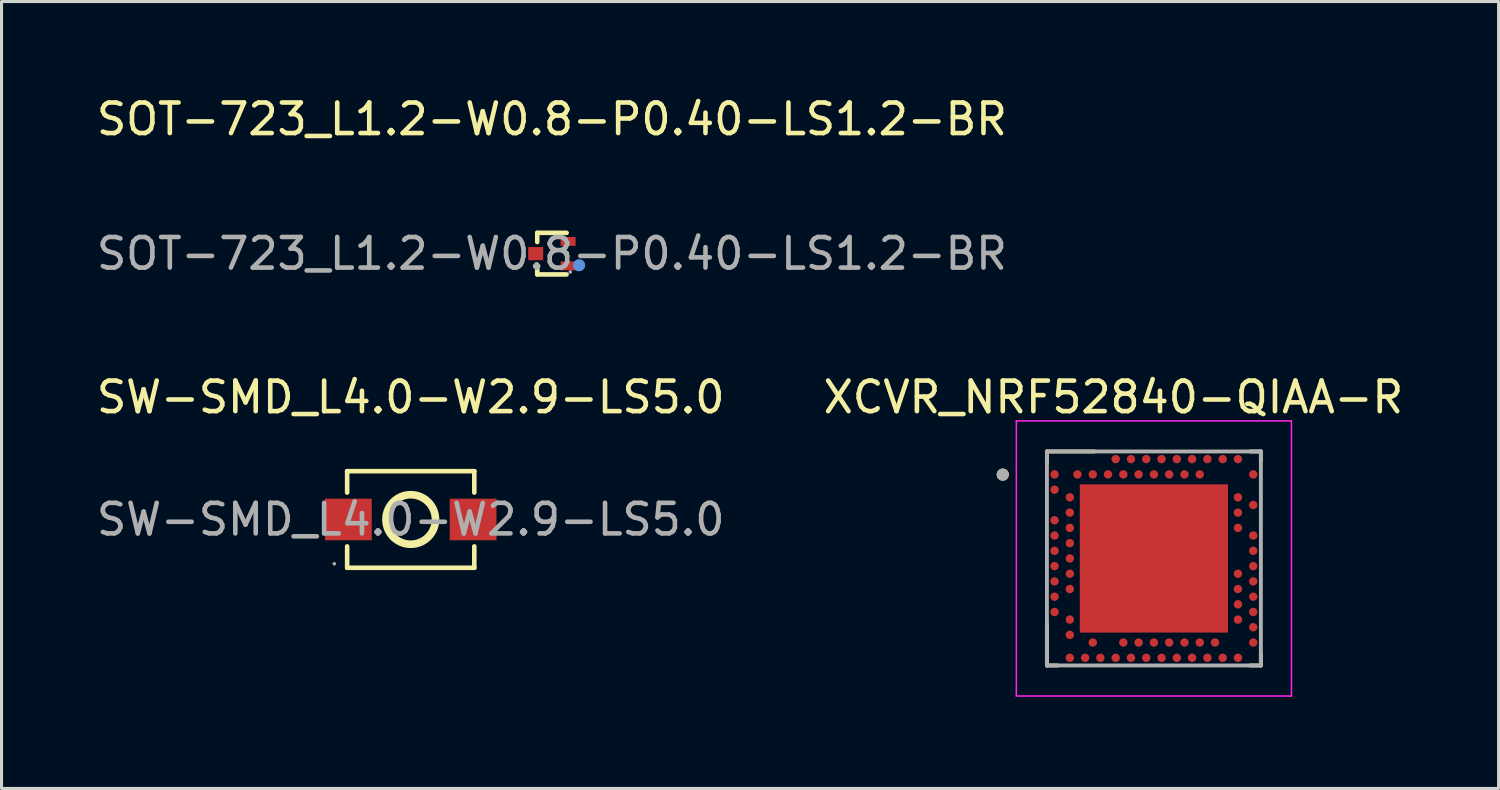
<source format=kicad_pcb>
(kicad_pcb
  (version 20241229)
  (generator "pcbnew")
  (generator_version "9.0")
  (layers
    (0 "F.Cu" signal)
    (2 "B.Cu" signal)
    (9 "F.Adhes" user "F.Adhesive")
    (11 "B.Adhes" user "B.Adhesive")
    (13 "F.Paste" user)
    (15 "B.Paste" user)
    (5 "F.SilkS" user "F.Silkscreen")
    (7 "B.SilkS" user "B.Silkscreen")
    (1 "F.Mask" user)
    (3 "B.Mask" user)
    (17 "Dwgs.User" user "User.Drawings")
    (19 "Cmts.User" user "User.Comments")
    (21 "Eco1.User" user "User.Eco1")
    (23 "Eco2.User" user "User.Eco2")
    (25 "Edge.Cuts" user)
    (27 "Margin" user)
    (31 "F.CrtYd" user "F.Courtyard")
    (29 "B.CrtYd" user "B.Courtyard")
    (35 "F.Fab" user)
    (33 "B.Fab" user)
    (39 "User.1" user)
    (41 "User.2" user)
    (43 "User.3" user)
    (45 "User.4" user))
  (footprint "SOT-723_L1.2-W0.8-P0.40-LS1.2-BR"
    (layer "F.Cu")
    (at 15.006 5.248)
    (property "Reference" "SOT-723_L1.2-W0.8-P0.40-LS1.2-BR" (at 0 -4.4 0) (layer "F.SilkS") (effects (font (size 1 1) (thickness 0.15))))
    (attr smd)
    (fp_line (start -0.48 -0.68) (end -0.48 -0.38) (stroke (width 0.15) (type solid)) (layer "F.SilkS"))
    (fp_line (start -0.48 0.68) (end -0.48 0.38) (stroke (width 0.15) (type solid)) (layer "F.SilkS"))
    (fp_line (start 0.48 -0.68) (end -0.48 -0.68) (stroke (width 0.15) (type solid)) (layer "F.SilkS"))
    (fp_line (start 0.48 -0.02) (end 0.48 0.02) (stroke (width 0.15) (type solid)) (layer "F.SilkS"))
    (fp_line (start 0.48 0.68) (end -0.48 0.68) (stroke (width 0.15) (type solid)) (layer "F.SilkS"))
    (fp_circle (center 0.89 0.38) (end 0.99 0.38) (stroke (width 0.2) (type solid)) (fill no) (layer "Cmts.User"))
    (fp_circle (center 0.6 0.6) (end 0.63 0.6) (stroke (width 0.06) (type solid)) (fill no) (layer "F.Fab"))
    (fp_text user "${REFERENCE}" (at 0 0 0) (layer "F.Fab") (effects (font (size 1 1) (thickness 0.15))))
    (pad "1" smd rect (at 0.53 0.4) (size 0.49 0.29) (layers "F.Cu" "F.Mask" "F.Paste"))
    (pad "2" smd rect (at 0.53 -0.4) (size 0.49 0.29) (layers "F.Cu" "F.Mask" "F.Paste"))
    (pad "3" smd rect (at -0.53 0) (size 0.49 0.43) (layers "F.Cu" "F.Mask" "F.Paste")))
  (footprint "SW-SMD_L4.0-W2.9-LS5.0"
    (layer "F.Cu")
    (at 10.387 13.945)
    (property "Reference" "SW-SMD_L4.0-W2.9-LS5.0" (at 0 -4 0) (layer "F.SilkS") (effects (font (size 1 1) (thickness 0.15))))
    (attr smd)
    (fp_line (start -2.08 -1.58) (end -2.08 -0.88) (stroke (width 0.15) (type solid)) (layer "F.SilkS"))
    (fp_line (start -2.08 1.58) (end -2.08 0.88) (stroke (width 0.15) (type solid)) (layer "F.SilkS"))
    (fp_line (start 2.08 -1.58) (end -2.08 -1.58) (stroke (width 0.15) (type solid)) (layer "F.SilkS"))
    (fp_line (start 2.08 -1.58) (end 2.08 -0.88) (stroke (width 0.15) (type solid)) (layer "F.SilkS"))
    (fp_line (start 2.08 1.58) (end -2.08 1.58) (stroke (width 0.15) (type solid)) (layer "F.SilkS"))
    (fp_line (start 2.08 1.58) (end 2.08 0.88) (stroke (width 0.15) (type solid)) (layer "F.SilkS"))
    (fp_circle (center 0 0) (end 0.81 0) (stroke (width 0.25) (type solid)) (fill no) (layer "F.SilkS"))
    (fp_circle (center -2.5 1.45) (end -2.47 1.45) (stroke (width 0.06) (type solid)) (fill no) (layer "F.Fab"))
    (fp_text user "${REFERENCE}" (at 0 0 0) (layer "F.Fab") (effects (font (size 1 1) (thickness 0.15))))
    (pad "1" smd rect (at -2.04 0) (size 1.53 1.36) (layers "F.Cu" "F.Mask" "F.Paste"))
    (pad "2" smd rect (at 2.04 0) (size 1.53 1.36) (layers "F.Cu" "F.Mask" "F.Paste")))
  (footprint "XCVR_NRF52840-QIAA-R"
    (layer "F.Cu")
    (at 34.7 15.22)
    (property "Reference" "XCVR_NRF52840-QIAA-R" (at -1.325 -5.275 0) (layer "F.SilkS") (effects (font (size 1 1) (thickness 0.15))))
    (attr smd)
    (fp_line (start -3.5 -3.5) (end -1.95 -3.5) (stroke (width 0.127) (type solid)) (layer "F.SilkS"))
    (fp_line (start -3.5 -3.15) (end -3.5 -3.5) (stroke (width 0.127) (type solid)) (layer "F.SilkS"))
    (fp_line (start -3.5 3.5) (end -3.5 2.15) (stroke (width 0.127) (type solid)) (layer "F.SilkS"))
    (fp_line (start -3.15 3.5) (end -3.5 3.5) (stroke (width 0.127) (type solid)) (layer "F.SilkS"))
    (fp_line (start 3.15 -3.5) (end 3.5 -3.5) (stroke (width 0.127) (type solid)) (layer "F.SilkS"))
    (fp_line (start 3.5 -3.5) (end 3.5 -3.2) (stroke (width 0.127) (type solid)) (layer "F.SilkS"))
    (fp_line (start 3.5 3.15) (end 3.5 3.5) (stroke (width 0.127) (type solid)) (layer "F.SilkS"))
    (fp_line (start 3.5 3.5) (end 3.15 3.5) (stroke (width 0.127) (type solid)) (layer "F.SilkS"))
    (fp_circle (center -4.945 -2.743) (end -4.845 -2.743) (stroke (width 0.2) (type solid)) (fill no) (layer "F.SilkS"))
    (fp_poly (pts (xy -2.075 -2.075) (xy -0.355 -2.075) (xy -0.355 -0.355) (xy -2.075 -0.355)) (stroke (width 0.01) (type solid)) (fill yes) (layer "F.Paste"))
    (fp_poly (pts (xy -2.075 0.355) (xy -0.355 0.355) (xy -0.355 2.075) (xy -2.075 2.075)) (stroke (width 0.01) (type solid)) (fill yes) (layer "F.Paste"))
    (fp_poly (pts (xy 0.355 -2.075) (xy 2.075 -2.075) (xy 2.075 -0.355) (xy 0.355 -0.355)) (stroke (width 0.01) (type solid)) (fill yes) (layer "F.Paste"))
    (fp_poly (pts (xy 0.355 0.355) (xy 2.075 0.355) (xy 2.075 2.075) (xy 0.355 2.075)) (stroke (width 0.01) (type solid)) (fill yes) (layer "F.Paste"))
    (fp_line (start -4.5 -4.5) (end -4.5 4.5) (stroke (width 0.05) (type solid)) (layer "F.CrtYd"))
    (fp_line (start -4.5 4.5) (end 4.5 4.5) (stroke (width 0.05) (type solid)) (layer "F.CrtYd"))
    (fp_line (start 4.5 -4.5) (end -4.5 -4.5) (stroke (width 0.05) (type solid)) (layer "F.CrtYd"))
    (fp_line (start 4.5 4.5) (end 4.5 -4.5) (stroke (width 0.05) (type solid)) (layer "F.CrtYd"))
    (fp_line (start -3.5 -3.5) (end 3.5 -3.5) (stroke (width 0.127) (type solid)) (layer "F.Fab"))
    (fp_line (start -3.5 3.5) (end -3.5 -3.5) (stroke (width 0.127) (type solid)) (layer "F.Fab"))
    (fp_line (start 3.5 -3.5) (end 3.5 3.5) (stroke (width 0.127) (type solid)) (layer "F.Fab"))
    (fp_line (start 3.5 3.5) (end -3.5 3.5) (stroke (width 0.127) (type solid)) (layer "F.Fab"))
    (fp_circle (center -4.945 -2.743) (end -4.845 -2.743) (stroke (width 0.2) (type solid)) (fill no) (layer "F.Fab"))
    (pad "74" smd rect (at 0 0) (size 4.85 4.85) (layers "F.Cu" "F.Mask"))
    (pad "A8" smd circle (at -1.25 -3.25) (size 0.275 0.275) (layers "F.Cu" "F.Mask" "F.Paste"))
    (pad "A10" smd circle (at -0.75 -3.25) (size 0.275 0.275) (layers "F.Cu" "F.Mask" "F.Paste"))
    (pad "A12" smd circle (at -0.25 -3.25) (size 0.275 0.275) (layers "F.Cu" "F.Mask" "F.Paste"))
    (pad "A14" smd circle (at 0.25 -3.25) (size 0.275 0.275) (layers "F.Cu" "F.Mask" "F.Paste"))
    (pad "A16" smd circle (at 0.75 -3.25) (size 0.275 0.275) (layers "F.Cu" "F.Mask" "F.Paste"))
    (pad "A18" smd circle (at 1.25 -3.25) (size 0.275 0.275) (layers "F.Cu" "F.Mask" "F.Paste"))
    (pad "A20" smd circle (at 1.75 -3.25) (size 0.275 0.275) (layers "F.Cu" "F.Mask" "F.Paste"))
    (pad "A22" smd circle (at 2.25 -3.25) (size 0.275 0.275) (layers "F.Cu" "F.Mask" "F.Paste"))
    (pad "A23" smd circle (at 2.75 -3.25) (size 0.275 0.275) (layers "F.Cu" "F.Mask" "F.Paste"))
    (pad "AA24" smd circle (at 3.25 2.25) (size 0.275 0.275) (layers "F.Cu" "F.Mask" "F.Paste"))
    (pad "AB2" smd circle (at -2.75 2.5) (size 0.275 0.275) (layers "F.Cu" "F.Mask" "F.Paste"))
    (pad "AC5" smd circle (at -2 2.75) (size 0.275 0.275) (layers "F.Cu" "F.Mask" "F.Paste"))
    (pad "AC9" smd circle (at -1 2.75) (size 0.275 0.275) (layers "F.Cu" "F.Mask" "F.Paste"))
    (pad "AC11" smd circle (at -0.5 2.75) (size 0.275 0.275) (layers "F.Cu" "F.Mask" "F.Paste"))
    (pad "AC13" smd circle (at 0 2.75) (size 0.275 0.275) (layers "F.Cu" "F.Mask" "F.Paste"))
    (pad "AC15" smd circle (at 0.5 2.75) (size 0.275 0.275) (layers "F.Cu" "F.Mask" "F.Paste"))
    (pad "AC17" smd circle (at 1 2.75) (size 0.275 0.275) (layers "F.Cu" "F.Mask" "F.Paste"))
    (pad "AC19" smd circle (at 1.5 2.75) (size 0.275 0.275) (layers "F.Cu" "F.Mask" "F.Paste"))
    (pad "AC21" smd circle (at 2 2.75) (size 0.275 0.275) (layers "F.Cu" "F.Mask" "F.Paste"))
    (pad "AC24" smd circle (at 3.25 2.75) (size 0.275 0.275) (layers "F.Cu" "F.Mask" "F.Paste"))
    (pad "AD2" smd circle (at -2.75 3.25) (size 0.275 0.275) (layers "F.Cu" "F.Mask" "F.Paste"))
    (pad "AD4" smd circle (at -2.25 3.25) (size 0.275 0.275) (layers "F.Cu" "F.Mask" "F.Paste"))
    (pad "AD6" smd circle (at -1.75 3.25) (size 0.275 0.275) (layers "F.Cu" "F.Mask" "F.Paste"))
    (pad "AD8" smd circle (at -1.25 3.25) (size 0.275 0.275) (layers "F.Cu" "F.Mask" "F.Paste"))
    (pad "AD10" smd circle (at -0.75 3.25) (size 0.275 0.275) (layers "F.Cu" "F.Mask" "F.Paste"))
    (pad "AD12" smd circle (at -0.25 3.25) (size 0.275 0.275) (layers "F.Cu" "F.Mask" "F.Paste"))
    (pad "AD14" smd circle (at 0.25 3.25) (size 0.275 0.275) (layers "F.Cu" "F.Mask" "F.Paste"))
    (pad "AD16" smd circle (at 0.75 3.25) (size 0.275 0.275) (layers "F.Cu" "F.Mask" "F.Paste"))
    (pad "AD18" smd circle (at 1.25 3.25) (size 0.275 0.275) (layers "F.Cu" "F.Mask" "F.Paste"))
    (pad "AD20" smd circle (at 1.75 3.25) (size 0.275 0.275) (layers "F.Cu" "F.Mask" "F.Paste"))
    (pad "AD22" smd circle (at 2.25 3.25) (size 0.275 0.275) (layers "F.Cu" "F.Mask" "F.Paste"))
    (pad "AD23" smd circle (at 2.75 3.25) (size 0.275 0.275) (layers "F.Cu" "F.Mask" "F.Paste"))
    (pad "B1" smd circle (at -3.25 -2.75) (size 0.275 0.275) (layers "F.Cu" "F.Mask" "F.Paste"))
    (pad "B3" smd circle (at -2.5 -2.75) (size 0.275 0.275) (layers "F.Cu" "F.Mask" "F.Paste"))
    (pad "B5" smd circle (at -2 -2.75) (size 0.275 0.275) (layers "F.Cu" "F.Mask" "F.Paste"))
    (pad "B7" smd circle (at -1.5 -2.75) (size 0.275 0.275) (layers "F.Cu" "F.Mask" "F.Paste"))
    (pad "B9" smd circle (at -1 -2.75) (size 0.275 0.275) (layers "F.Cu" "F.Mask" "F.Paste"))
    (pad "B11" smd circle (at -0.5 -2.75) (size 0.275 0.275) (layers "F.Cu" "F.Mask" "F.Paste"))
    (pad "B13" smd circle (at 0 -2.75) (size 0.275 0.275) (layers "F.Cu" "F.Mask" "F.Paste"))
    (pad "B15" smd circle (at 0.5 -2.75) (size 0.275 0.275) (layers "F.Cu" "F.Mask" "F.Paste"))
    (pad "B17" smd circle (at 1 -2.75) (size 0.275 0.275) (layers "F.Cu" "F.Mask" "F.Paste"))
    (pad "B19" smd circle (at 1.5 -2.75) (size 0.275 0.275) (layers "F.Cu" "F.Mask" "F.Paste"))
    (pad "B24" smd circle (at 3.25 -2.75) (size 0.275 0.275) (layers "F.Cu" "F.Mask" "F.Paste"))
    (pad "C1" smd circle (at -3.25 -2.25) (size 0.275 0.275) (layers "F.Cu" "F.Mask" "F.Paste"))
    (pad "D2" smd circle (at -2.75 -2) (size 0.275 0.275) (layers "F.Cu" "F.Mask" "F.Paste"))
    (pad "D23" smd circle (at 2.75 -2) (size 0.275 0.275) (layers "F.Cu" "F.Mask" "F.Paste"))
    (pad "E24" smd circle (at 3.25 -1.75) (size 0.275 0.275) (layers "F.Cu" "F.Mask" "F.Paste"))
    (pad "F2" smd circle (at -2.75 -1.5) (size 0.275 0.275) (layers "F.Cu" "F.Mask" "F.Paste"))
    (pad "F23" smd circle (at 2.75 -1.5) (size 0.275 0.275) (layers "F.Cu" "F.Mask" "F.Paste"))
    (pad "G1" smd circle (at -3.25 -1.25) (size 0.275 0.275) (layers "F.Cu" "F.Mask" "F.Paste"))
    (pad "H2" smd circle (at -2.75 -1) (size 0.275 0.275) (layers "F.Cu" "F.Mask" "F.Paste"))
    (pad "H23" smd circle (at 2.75 -1) (size 0.275 0.275) (layers "F.Cu" "F.Mask" "F.Paste"))
    (pad "J1" smd circle (at -3.25 -0.75) (size 0.275 0.275) (layers "F.Cu" "F.Mask" "F.Paste"))
    (pad "J24" smd circle (at 3.25 -0.75) (size 0.275 0.275) (layers "F.Cu" "F.Mask" "F.Paste"))
    (pad "K2" smd circle (at -2.75 -0.5) (size 0.275 0.275) (layers "F.Cu" "F.Mask" "F.Paste"))
    (pad "L1" smd circle (at -3.25 -0.25) (size 0.275 0.275) (layers "F.Cu" "F.Mask" "F.Paste"))
    (pad "L24" smd circle (at 3.25 -0.25) (size 0.275 0.275) (layers "F.Cu" "F.Mask" "F.Paste"))
    (pad "M2" smd circle (at -2.75 0) (size 0.275 0.275) (layers "F.Cu" "F.Mask" "F.Paste"))
    (pad "N1" smd circle (at -3.25 0.25) (size 0.275 0.275) (layers "F.Cu" "F.Mask" "F.Paste"))
    (pad "N24" smd circle (at 3.25 0.25) (size 0.275 0.275) (layers "F.Cu" "F.Mask" "F.Paste"))
    (pad "P2" smd circle (at -2.75 0.5) (size 0.275 0.275) (layers "F.Cu" "F.Mask" "F.Paste"))
    (pad "P23" smd circle (at 2.75 0.5) (size 0.275 0.275) (layers "F.Cu" "F.Mask" "F.Paste"))
    (pad "R1" smd circle (at -3.25 0.75) (size 0.275 0.275) (layers "F.Cu" "F.Mask" "F.Paste"))
    (pad "R24" smd circle (at 3.25 0.75) (size 0.275 0.275) (layers "F.Cu" "F.Mask" "F.Paste"))
    (pad "T2" smd circle (at -2.75 1) (size 0.275 0.275) (layers "F.Cu" "F.Mask" "F.Paste"))
    (pad "T23" smd circle (at 2.75 1) (size 0.275 0.275) (layers "F.Cu" "F.Mask" "F.Paste"))
    (pad "U1" smd circle (at -3.25 1.25) (size 0.275 0.275) (layers "F.Cu" "F.Mask" "F.Paste"))
    (pad "U24" smd circle (at 3.25 1.25) (size 0.275 0.275) (layers "F.Cu" "F.Mask" "F.Paste"))
    (pad "V23" smd circle (at 2.75 1.5) (size 0.275 0.275) (layers "F.Cu" "F.Mask" "F.Paste"))
    (pad "W1" smd circle (at -3.25 1.75) (size 0.275 0.275) (layers "F.Cu" "F.Mask" "F.Paste"))
    (pad "W24" smd circle (at 3.25 1.75) (size 0.275 0.275) (layers "F.Cu" "F.Mask" "F.Paste"))
    (pad "Y2" smd circle (at -2.75 2) (size 0.275 0.275) (layers "F.Cu" "F.Mask" "F.Paste"))
    (pad "Y23" smd circle (at 2.75 2) (size 0.275 0.275) (layers "F.Cu" "F.Mask" "F.Paste")))
  (gr_rect
    (start -3 -3)
    (end 45.976 22.745)
    (stroke (width 0.1) (type default))
    (fill no)
    (layer "Edge.Cuts")))
</source>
* * * * *
Return exactly the lines in the records above, beginning with the one that holds "(at 3.25 1.25)" and ending with the last.

    (pad "U24" smd circle (at 3.25 1.25) (size 0.275 0.275) (layers "F.Cu" "F.Mask" "F.Paste"))
    (pad "V23" smd circle (at 2.75 1.5) (size 0.275 0.275) (layers "F.Cu" "F.Mask" "F.Paste"))
    (pad "W1" smd circle (at -3.25 1.75) (size 0.275 0.275) (layers "F.Cu" "F.Mask" "F.Paste"))
    (pad "W24" smd circle (at 3.25 1.75) (size 0.275 0.275) (layers "F.Cu" "F.Mask" "F.Paste"))
    (pad "Y2" smd circle (at -2.75 2) (size 0.275 0.275) (layers "F.Cu" "F.Mask" "F.Paste"))
    (pad "Y23" smd circle (at 2.75 2) (size 0.275 0.275) (layers "F.Cu" "F.Mask" "F.Paste")))
  (gr_rect
    (start -3 -3)
    (end 45.976 22.745)
    (stroke (width 0.1) (type default))
    (fill no)
    (layer "Edge.Cuts")))
</source>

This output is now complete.